Removing the Mediator trait and simply renaming its only implementation will still keep the code working, with the benefit that there are fewer lines of code now, and it isn’t any harder to extend.

This is actually more in line with Steele’s idea. It doesn’t say anywhere a trait or interface cannot be distilled from a set of basic implementations. In other words, when our intuition says to prepare for repetition, we should identify them. The Gang of Four book was never a recipe book for building great programs. It was a catalog! They observed several kinds of large-scale systems and programs and extracted repetetive behaviours in the code, patterns. They never said that to do things right, one ought to use the visitor pattern, or this other pattern, otherwise your programs will be bad.

Back to interface distillation. Programming is about getting rid of repetition. The more experienced the programmer, the better they get at noticing patterns of repetition. The downside is that this may also lead to overengineering for repetition.

So, an experienced programmer thinks, this behaviour I have specificed may be repetitive, let me first create a construct that lets me share the repetition (an interface), and then proceed with the implementation. This is fine if the actual code is known to be repeated, but by seeing interfaces as a hammer and every bit of code as a nail, you will soon bury yourself in pointless dependency injection scenarios.

It may be just as easy to first create a base implementation and once you must duplicate its behaviour, only then create the abstract implementation. You might actually need to spend less total time wiring up the interface, since you observed the repetition. Creating an abstract implementation first always involves a deal of speculation and this is not reliable.

The more experienced programmer understands that you don’t always need to plan for repetition. In fact, repetition is good sometimes. Not every shared functionality needs to be extracted to its own module, because sometimes, shared dependencies will be bad.

The approach I suggest is to in order to produce modularity as a side effect, structure your program into small, reusable pieces. Don’t create huge, monolithic interfaces. Functional programming shows us that dependency injection can be done just by passing a function.

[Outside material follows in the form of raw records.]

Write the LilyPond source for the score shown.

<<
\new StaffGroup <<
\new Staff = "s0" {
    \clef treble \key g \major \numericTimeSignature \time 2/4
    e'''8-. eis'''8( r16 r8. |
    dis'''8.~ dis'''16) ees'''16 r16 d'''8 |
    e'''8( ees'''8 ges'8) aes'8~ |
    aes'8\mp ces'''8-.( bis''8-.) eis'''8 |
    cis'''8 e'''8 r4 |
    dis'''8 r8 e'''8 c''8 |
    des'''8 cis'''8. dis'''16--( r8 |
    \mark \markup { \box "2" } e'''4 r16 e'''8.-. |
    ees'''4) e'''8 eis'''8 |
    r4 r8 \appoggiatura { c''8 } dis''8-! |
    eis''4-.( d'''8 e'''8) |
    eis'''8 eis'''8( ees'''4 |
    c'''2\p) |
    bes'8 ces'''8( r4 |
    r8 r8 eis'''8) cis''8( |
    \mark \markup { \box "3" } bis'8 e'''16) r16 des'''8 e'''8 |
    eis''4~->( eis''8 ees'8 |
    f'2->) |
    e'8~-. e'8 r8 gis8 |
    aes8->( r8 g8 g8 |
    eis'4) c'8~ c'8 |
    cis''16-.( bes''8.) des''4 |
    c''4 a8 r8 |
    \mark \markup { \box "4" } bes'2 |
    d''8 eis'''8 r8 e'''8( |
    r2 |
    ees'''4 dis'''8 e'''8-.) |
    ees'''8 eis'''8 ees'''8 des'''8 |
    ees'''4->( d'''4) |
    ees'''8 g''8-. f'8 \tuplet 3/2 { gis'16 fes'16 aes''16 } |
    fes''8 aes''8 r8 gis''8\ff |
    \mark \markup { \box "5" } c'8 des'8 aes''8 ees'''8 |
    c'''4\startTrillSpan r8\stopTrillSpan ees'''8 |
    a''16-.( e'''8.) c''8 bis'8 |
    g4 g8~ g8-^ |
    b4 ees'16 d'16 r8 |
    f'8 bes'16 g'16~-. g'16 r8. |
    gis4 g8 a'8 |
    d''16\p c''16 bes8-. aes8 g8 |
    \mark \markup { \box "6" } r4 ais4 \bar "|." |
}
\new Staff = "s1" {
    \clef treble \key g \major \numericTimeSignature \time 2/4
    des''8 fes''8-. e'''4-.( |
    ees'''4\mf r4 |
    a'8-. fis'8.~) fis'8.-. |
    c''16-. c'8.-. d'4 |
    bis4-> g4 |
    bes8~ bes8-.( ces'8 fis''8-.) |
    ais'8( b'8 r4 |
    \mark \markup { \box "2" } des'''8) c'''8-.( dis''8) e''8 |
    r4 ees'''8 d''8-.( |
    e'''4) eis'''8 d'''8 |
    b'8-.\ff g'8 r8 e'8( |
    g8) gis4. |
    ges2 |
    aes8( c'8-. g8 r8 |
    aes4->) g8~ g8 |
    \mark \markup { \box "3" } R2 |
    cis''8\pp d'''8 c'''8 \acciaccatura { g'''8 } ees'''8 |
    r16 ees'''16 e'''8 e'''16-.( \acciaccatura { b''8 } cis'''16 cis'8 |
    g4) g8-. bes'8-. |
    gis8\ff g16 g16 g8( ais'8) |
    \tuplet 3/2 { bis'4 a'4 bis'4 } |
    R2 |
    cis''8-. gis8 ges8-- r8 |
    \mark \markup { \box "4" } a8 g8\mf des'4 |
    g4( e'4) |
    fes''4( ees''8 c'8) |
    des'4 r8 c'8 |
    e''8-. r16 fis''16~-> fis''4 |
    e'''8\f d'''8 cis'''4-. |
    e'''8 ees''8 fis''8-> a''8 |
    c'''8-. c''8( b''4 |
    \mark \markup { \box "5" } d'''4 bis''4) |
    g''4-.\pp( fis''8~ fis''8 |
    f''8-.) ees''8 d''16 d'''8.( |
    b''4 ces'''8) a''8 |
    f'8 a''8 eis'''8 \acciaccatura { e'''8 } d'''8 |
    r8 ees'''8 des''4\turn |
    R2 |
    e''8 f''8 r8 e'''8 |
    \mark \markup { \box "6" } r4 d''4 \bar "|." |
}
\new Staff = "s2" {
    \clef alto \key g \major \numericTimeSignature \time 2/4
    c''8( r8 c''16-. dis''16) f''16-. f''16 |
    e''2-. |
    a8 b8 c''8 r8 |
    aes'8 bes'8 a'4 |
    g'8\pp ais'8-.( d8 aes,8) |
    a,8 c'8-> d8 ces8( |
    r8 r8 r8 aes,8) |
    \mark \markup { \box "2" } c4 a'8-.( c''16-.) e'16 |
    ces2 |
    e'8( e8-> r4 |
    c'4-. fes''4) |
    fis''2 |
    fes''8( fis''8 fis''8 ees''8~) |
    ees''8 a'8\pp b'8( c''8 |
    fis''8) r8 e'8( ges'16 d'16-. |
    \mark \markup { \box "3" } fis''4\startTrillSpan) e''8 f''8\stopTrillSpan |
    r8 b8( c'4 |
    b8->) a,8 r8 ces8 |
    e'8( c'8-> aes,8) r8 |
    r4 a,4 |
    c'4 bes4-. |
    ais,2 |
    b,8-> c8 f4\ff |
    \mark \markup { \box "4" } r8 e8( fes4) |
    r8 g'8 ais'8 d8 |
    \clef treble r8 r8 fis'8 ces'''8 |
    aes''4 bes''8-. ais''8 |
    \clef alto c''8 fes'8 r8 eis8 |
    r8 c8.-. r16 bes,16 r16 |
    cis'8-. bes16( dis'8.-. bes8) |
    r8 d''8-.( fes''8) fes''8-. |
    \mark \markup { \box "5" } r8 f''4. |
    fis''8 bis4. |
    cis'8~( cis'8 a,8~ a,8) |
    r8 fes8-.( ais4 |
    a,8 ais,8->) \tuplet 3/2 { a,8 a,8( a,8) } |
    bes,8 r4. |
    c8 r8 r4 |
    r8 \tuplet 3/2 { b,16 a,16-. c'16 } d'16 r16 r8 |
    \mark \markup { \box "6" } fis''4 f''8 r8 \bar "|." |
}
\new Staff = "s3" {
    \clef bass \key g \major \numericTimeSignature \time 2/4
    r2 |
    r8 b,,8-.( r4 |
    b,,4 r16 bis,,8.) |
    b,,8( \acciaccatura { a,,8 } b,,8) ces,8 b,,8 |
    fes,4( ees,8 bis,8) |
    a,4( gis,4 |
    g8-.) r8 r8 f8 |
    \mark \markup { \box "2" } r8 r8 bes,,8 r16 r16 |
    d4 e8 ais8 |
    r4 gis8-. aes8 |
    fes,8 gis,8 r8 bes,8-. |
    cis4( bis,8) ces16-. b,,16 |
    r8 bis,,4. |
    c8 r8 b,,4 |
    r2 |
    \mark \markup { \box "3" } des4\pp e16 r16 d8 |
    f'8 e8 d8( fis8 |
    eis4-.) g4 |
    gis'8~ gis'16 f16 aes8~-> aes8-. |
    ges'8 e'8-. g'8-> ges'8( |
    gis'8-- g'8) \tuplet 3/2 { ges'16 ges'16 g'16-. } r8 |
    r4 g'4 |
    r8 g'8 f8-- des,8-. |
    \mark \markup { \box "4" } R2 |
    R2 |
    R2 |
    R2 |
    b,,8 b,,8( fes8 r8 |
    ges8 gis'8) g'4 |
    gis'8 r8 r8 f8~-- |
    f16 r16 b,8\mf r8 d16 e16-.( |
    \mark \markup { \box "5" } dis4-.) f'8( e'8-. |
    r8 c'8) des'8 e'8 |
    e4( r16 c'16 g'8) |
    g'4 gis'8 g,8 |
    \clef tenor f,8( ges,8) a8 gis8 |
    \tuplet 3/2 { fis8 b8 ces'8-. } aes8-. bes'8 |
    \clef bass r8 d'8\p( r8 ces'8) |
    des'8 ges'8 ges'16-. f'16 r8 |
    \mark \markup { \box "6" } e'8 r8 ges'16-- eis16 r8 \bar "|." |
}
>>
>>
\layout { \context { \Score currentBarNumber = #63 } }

class Foo(postponer: Request => Postponed[Request], delayer: =>Duration) {
  def resequence(requests: Seq[Request]): Seq[Postponed[Request]] = 
    requests map { r => postponer(r, delayer()) }

// ...
val m = Mediator()
val c = Clock()
val foo = new Foo(m.postpone, c.randomDelay)

One sees that a higher-order function like the above can be just as well represented by a trait with a single method. If you only need that method, you should depend only on that. With a structural type system it is easy to decompose types. An alternative is to stack traits, and in languages like Scala this is fairly easy. You could as well decompose Mediator into Validator, Postponer, et cetera, ideally interfaces should be fairly homogenous in their purpose: if your interface defines methods for reading, keep that interface separate from the writing interface, and if you need read and write just compose the interfaces together, and so on.

It also helps if your language is powerful enough to do without excessive DI – the reason why horrors like Spring exist is that Java simply wasn’t expressive enough to do dependency injection the traditional way without setting your hair on fire. That, and for some odd reason, people thought writing constructor arguments was so painful it warranted a gigantic framework for it.

Overall, it’s usually a good idea to toy around first with the concrete, and then extract the abstraction. Going the other way around is a dangerous swamp. It’s certainly something I’ve used to do – overengineer for patterns a priori – but I found better results by getting my hands dirty, by writing repetitive code first and then cleaning it up.